● **MATERIAL FORNECIDO**

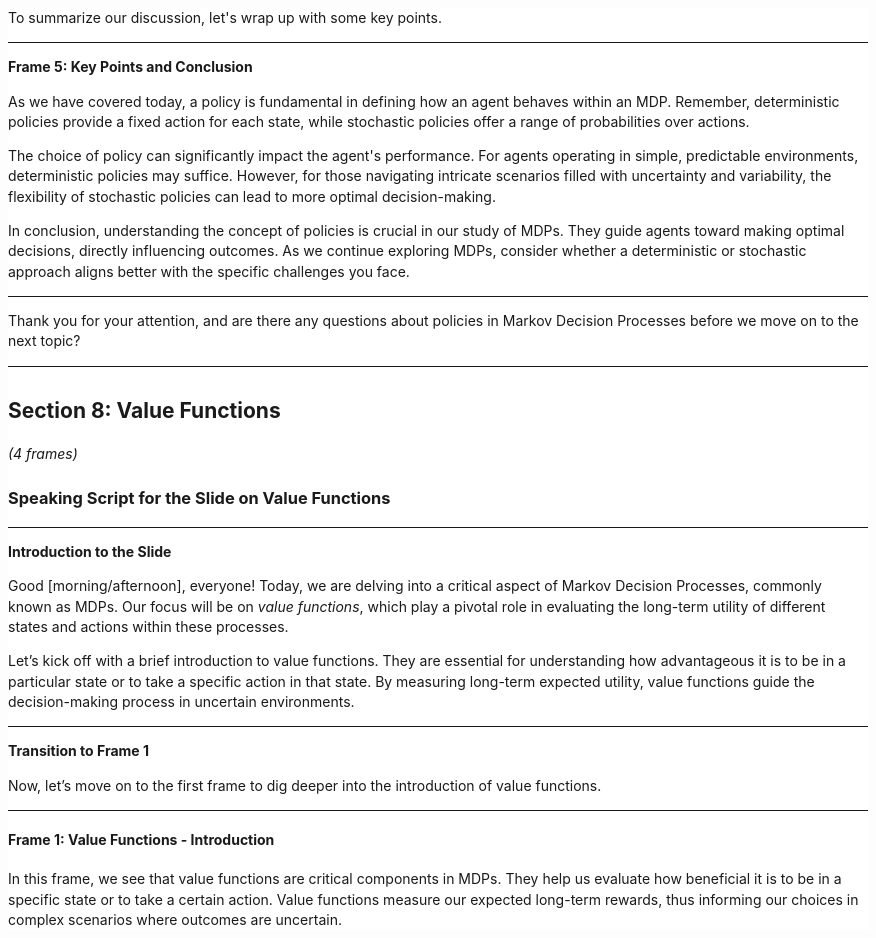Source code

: To summarize our discussion, let's wrap up with some key points.

---

**Frame 5: Key Points and Conclusion**

As we have covered today, a policy is fundamental in defining how an agent behaves within an MDP. Remember, deterministic policies provide a fixed action for each state, while stochastic policies offer a range of probabilities over actions.

The choice of policy can significantly impact the agent's performance. For agents operating in simple, predictable environments, deterministic policies may suffice. However, for those navigating intricate scenarios filled with uncertainty and variability, the flexibility of stochastic policies can lead to more optimal decision-making.

In conclusion, understanding the concept of policies is crucial in our study of MDPs. They guide agents toward making optimal decisions, directly influencing outcomes. As we continue exploring MDPs, consider whether a deterministic or stochastic approach aligns better with the specific challenges you face.

---

Thank you for your attention, and are there any questions about policies in Markov Decision Processes before we move on to the next topic?

---

## Section 8: Value Functions
*(4 frames)*

### Speaking Script for the Slide on Value Functions

---

**Introduction to the Slide**

Good [morning/afternoon], everyone! Today, we are delving into a critical aspect of Markov Decision Processes, commonly known as MDPs. Our focus will be on *value functions*, which play a pivotal role in evaluating the long-term utility of different states and actions within these processes.

Let’s kick off with a brief introduction to value functions. They are essential for understanding how advantageous it is to be in a particular state or to take a specific action in that state. By measuring long-term expected utility, value functions guide the decision-making process in uncertain environments.

---

**Transition to Frame 1**

Now, let’s move on to the first frame to dig deeper into the introduction of value functions.

---

#### Frame 1: Value Functions - Introduction

In this frame, we see that value functions are critical components in MDPs. They help us evaluate how beneficial it is to be in a specific state or to take a certain action. Value functions measure our expected long-term rewards, thus informing our choices in complex scenarios where outcomes are uncertain.
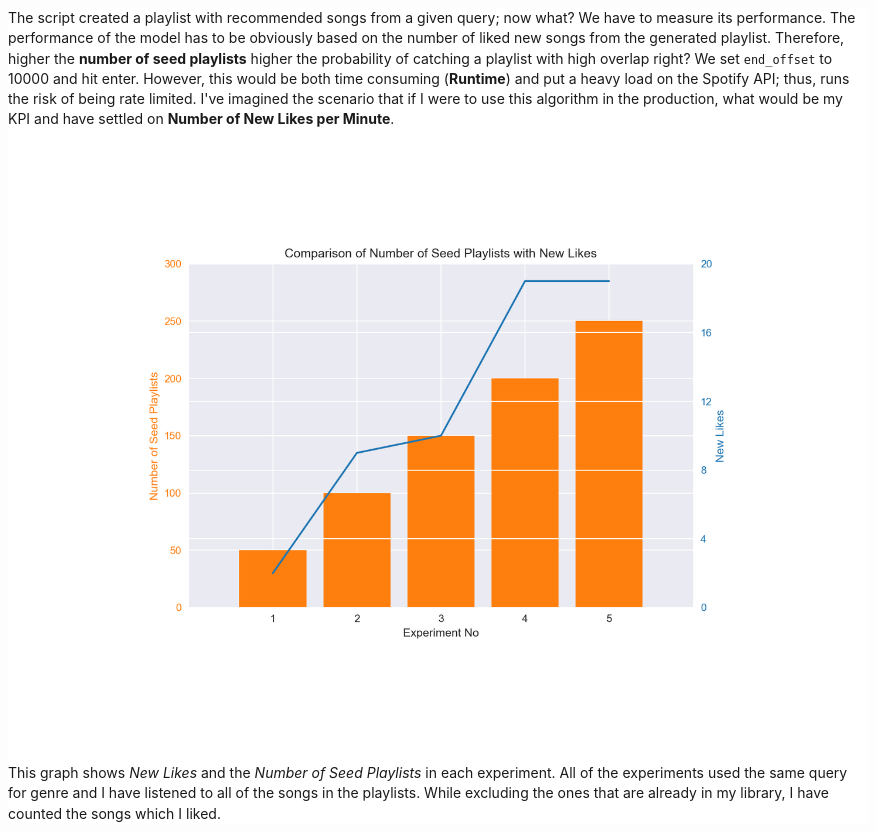 The script created a playlist with recommended songs from a given query; now what? We have to measure its performance. The performance of the model has to be obviously based on the number of liked new songs from the generated playlist. Therefore, higher the **number of seed playlists** higher the probability of catching a playlist with high overlap right? We set `end_offset` to 10000 and hit enter. However, this would be both time consuming (**Runtime**) and put a heavy load on the Spotify API; thus, runs the risk of being rate limited. I've imagined the scenario that if I were to use this algorithm in the production, what would be my KPI and have settled on **Number of New Likes per Minute**.

<figure>
<p align="center">
<img src="/images/comparison1.png" alt="mpg" width="600" height="600"/>
</p>
</figure>

This graph shows *New Likes* and the *Number of Seed Playlists* in each experiment. All of the experiments used the same query for genre and I have listened to all of the songs in the playlists. While excluding the ones that are already in my library, I have counted the songs which I liked.

<figure>
<p align="center">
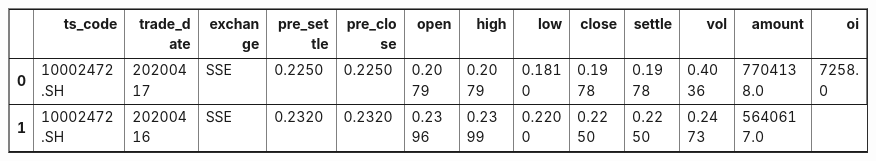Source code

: 
<div>
<style scoped>
    .dataframe tbody tr th:only-of-type {
        vertical-align: middle;
    }

    .dataframe tbody tr th {
        vertical-align: top;
    }

    .dataframe thead th {
        text-align: right;
    }
</style>
<table border="1" class="dataframe">
  <thead>
    <tr style="text-align: right;">
      <th></th>
      <th>ts_code</th>
      <th>trade_date</th>
      <th>exchange</th>
      <th>pre_settle</th>
      <th>pre_close</th>
      <th>open</th>
      <th>high</th>
      <th>low</th>
      <th>close</th>
      <th>settle</th>
      <th>vol</th>
      <th>amount</th>
      <th>oi</th>
    </tr>
  </thead>
  <tbody>
    <tr>
      <th>0</th>
      <td>10002472.SH</td>
      <td>20200417</td>
      <td>SSE</td>
      <td>0.2250</td>
      <td>0.2250</td>
      <td>0.2079</td>
      <td>0.2079</td>
      <td>0.1810</td>
      <td>0.1978</td>
      <td>0.1978</td>
      <td>0.4036</td>
      <td>7704138.0</td>
      <td>7258.0</td>
    </tr>
    <tr>
      <th>1</th>
      <td>10002472.SH</td>
      <td>20200416</td>
      <td>SSE</td>
      <td>0.2320</td>
      <td>0.2320</td>
      <td>0.2396</td>
      <td>0.2399</td>
      <td>0.2200</td>
      <td>0.2250</td>
      <td>0.2250</td>
      <td>0.2473</td>
      <td>5640617.0</td>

● **O QUE FAZER**
Quais linhas do material contêm a palavra "tbody"? Informe cada uma delas, copiada por inteiro.

● **SUA RESPOSTA**
    .dataframe tbody tr th:only-of-type {
    .dataframe tbody tr th {
  <tbody>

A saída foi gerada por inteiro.